Work order: Check each line of the data below for the word "تحميل". How many lines have it? Answer with the number alone.

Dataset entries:
☆ ☆ ☆

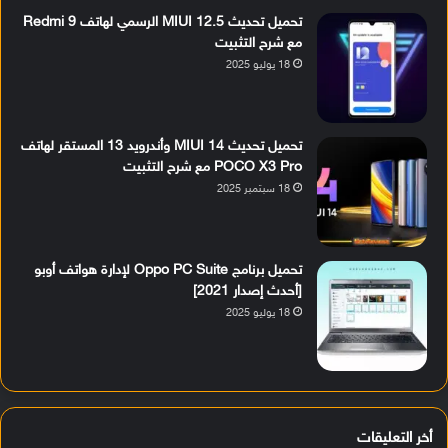
تحميل تحديث MIUI 12.5 الرسمي لهاتف Redmi 9
مع شرح التثبيت
18 يوليو 2025
تحميل تحديث MIUI 14 وأندرويد 13 المستقر لهاتف
POCO X3 Pro مع شرح التثبيت
18 سبتمبر 2025
تحميل برنامج Oppo PC Suite لإدارة هواتف أوبو
[أحدث إصدار 2021]
18 يوليو 2025
أخر التعليقات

☆ ☆ ☆

Response: 3